The PerfGraph Internals

The PerfGraph object's main purpose is to store the complete call-graph of PerfNodes and the current call-stack of PerfNodes. The graph is held by holding onto the _root_node. All other scopes that are pushed into the graph are then children/descendants of the _root_node.

The call-stack is held within the _stack variable. The _stack is statically allocated to MOOSE_MAX_STACK_SIZE and _current_position is used to point at the most recent node on the stack. When a PerfGuard tells the PerfStack about a new scope, the new scope is added a child to the PerfNode that is in the _current_position. _current_position is then incremented and the new PerfNode is put there. When a scope is removed by the PerfGuard the _current_position is simply decremented - with no other action being necessary.

In addition, the _execution_list is keeping a running list of every section that executes. This is utilized by PerfGraphLivePrint to print messages out that are multiple levels deep.

Printing

Some other capability the PerfGraph has is the ability to print formatted tables displaying the values held in the graph. These normally shouldn't be called directly, but instead should be accessed using a PerfGraphOutput output object.
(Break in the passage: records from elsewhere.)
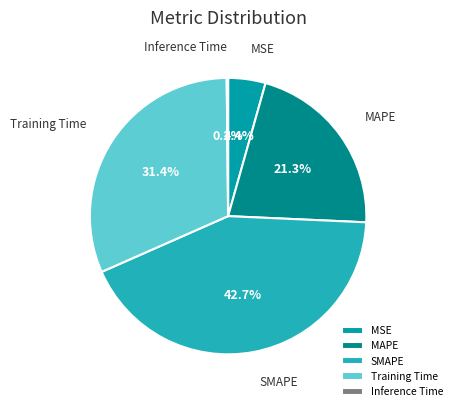

To the nearest percent, what portion does MSE represent?

4%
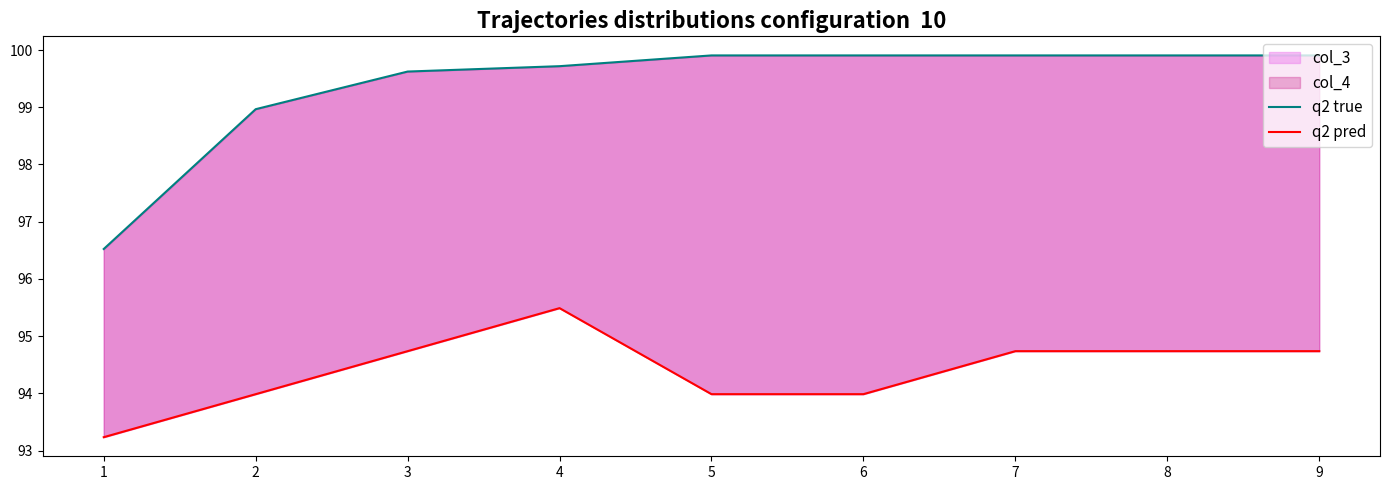

Which series has the largest total across all categories?

q2 true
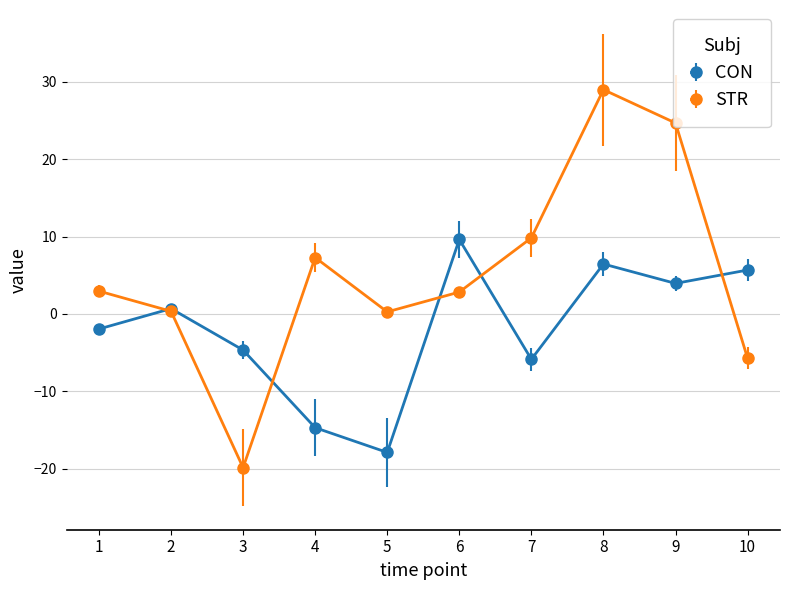

Which series changed the most between 8 and 10?

STR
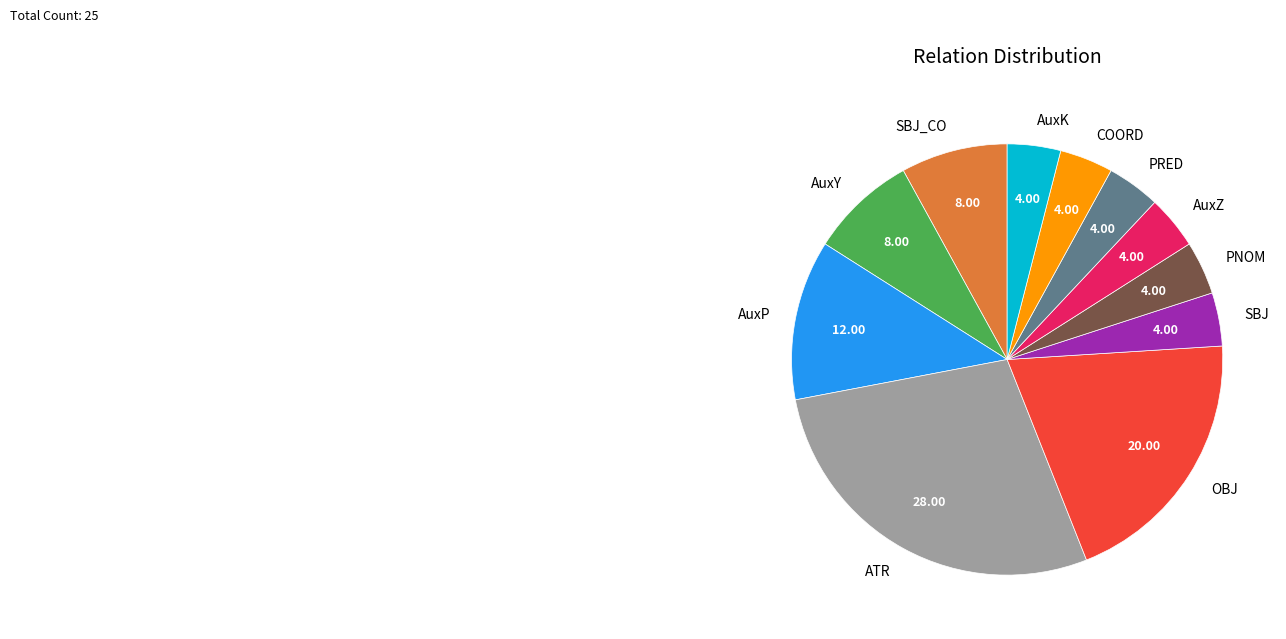

Is it true that ATR is 39% of the pie?

False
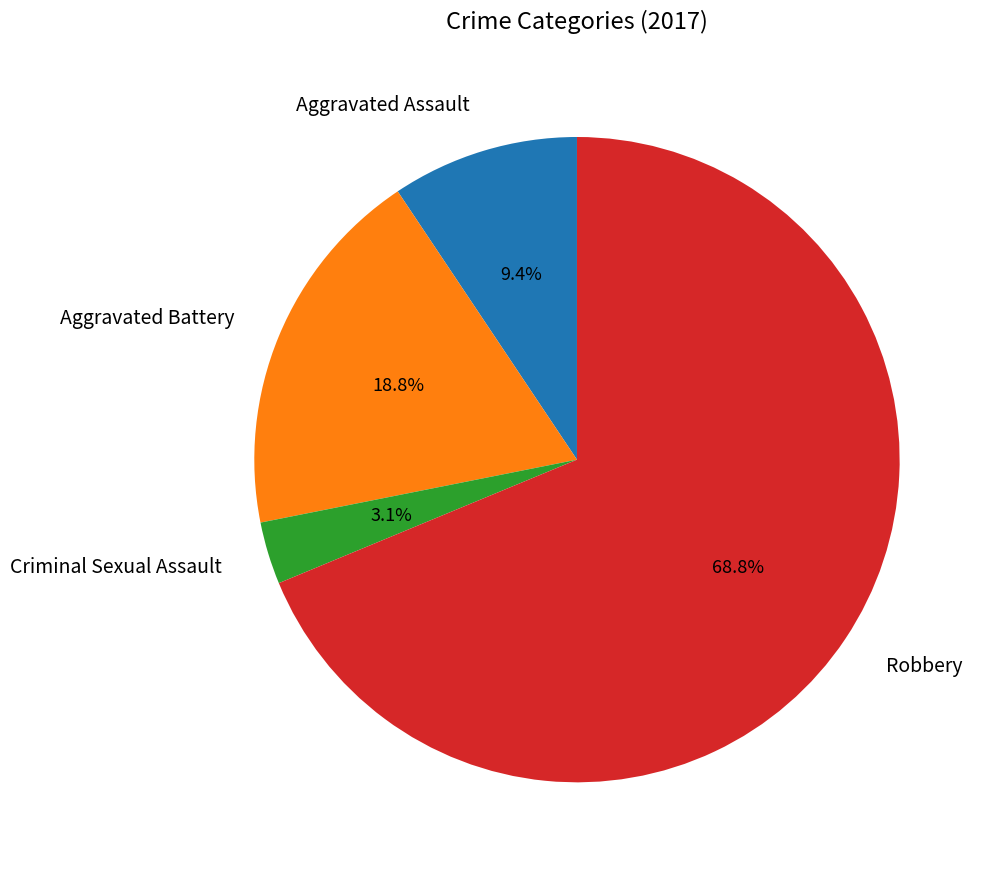

What is the largest slice in the pie chart?

Robbery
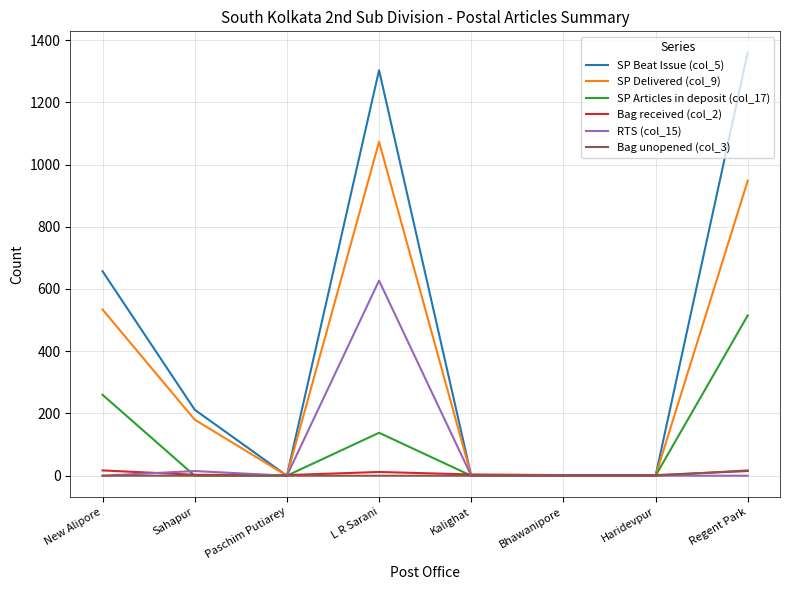

Which series has the largest total across all categories?

SP Beat Issue (col_5)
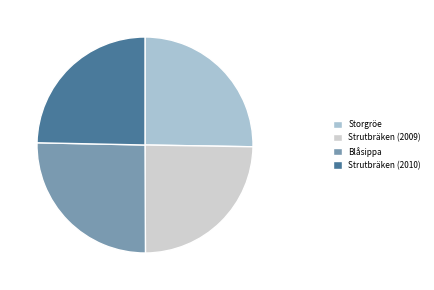

Does Strutbräken (2009) represent more than half of the total?

No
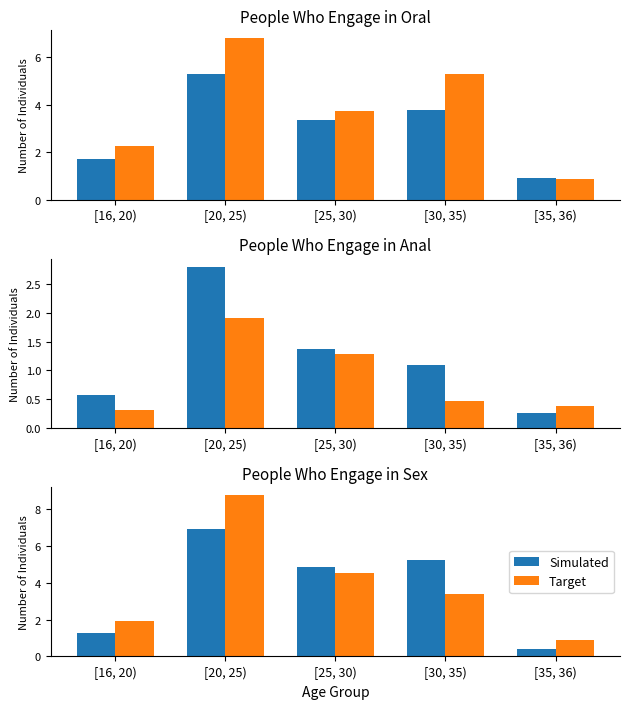

True or false: Simulated has a value of 0.4 at [35, 36).

True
The print() method prints out an indented set of section names and shows their timing like so:


Performance Graph:
----------------------------------------------------------------------------------------------------------------------------------------------
|                  Section                 | Calls |   Self(s)  |   Avg(s)   |    %   | Mem(MB) |  Total(s)  |   Avg(s)   |    %   | Mem(MB) |
----------------------------------------------------------------------------------------------------------------------------------------------
| MooseTestApp (main)                      |     1 |      0.008 |      0.008 |   0.66 |       1 |      1.259 |      1.259 | 100.00 |      67 |
|   FEProblem::outputStep                  |     2 |      0.001 |      0.000 |   0.04 |       0 |      0.064 |      0.032 |   5.09 |       8 |
|   Steady::PicardSolve                    |     1 |      0.000 |      0.000 |   0.01 |       0 |      0.717 |      0.717 |  56.92 |      32 |
|     FEProblem::solve                     |     1 |      0.134 |      0.134 |  10.61 |      29 |      0.716 |      0.716 |  56.89 |      32 |
|       FEProblem::computeResidualInternal |    14 |      0.000 |      0.000 |   0.01 |       0 |      0.458 |      0.033 |  36.34 |       1 |
|       FEProblem::computeJacobianInternal |     2 |      0.000 |      0.000 |   0.00 |       0 |      0.125 |      0.062 |   9.91 |       2 |
|     FEProblem::outputStep                |     1 |      0.000 |      0.000 |   0.02 |       0 |      0.000 |      0.000 |   0.02 |       0 |
|   Steady::final                          |     1 |      0.000 |      0.000 |   0.00 |       0 |      0.000 |      0.000 |   0.02 |       0 |
|     FEProblem::outputStep                |     1 |      0.000 |      0.000 |   0.01 |       0 |      0.000 |      0.000 |   0.02 |       0 |
----------------------------------------------------------------------------------------------------------------------------------------------

Calls is the number of times that section was run. Self time is the time actually taken by the section while Children time is the cumulative time of all of the sub-sections below that section and Total is the sum of the two. The Avg and % columns represent the average and percent of the total run-time of the app for the number in the column to the left. Mem is the memory (in Megabytes) for the column to the left (Self or Total).

There are also two other ways to print information out about the graph using printHeaviestBranch() and printHeaviestSections(). These are described well over on the PerfGraphOutput page.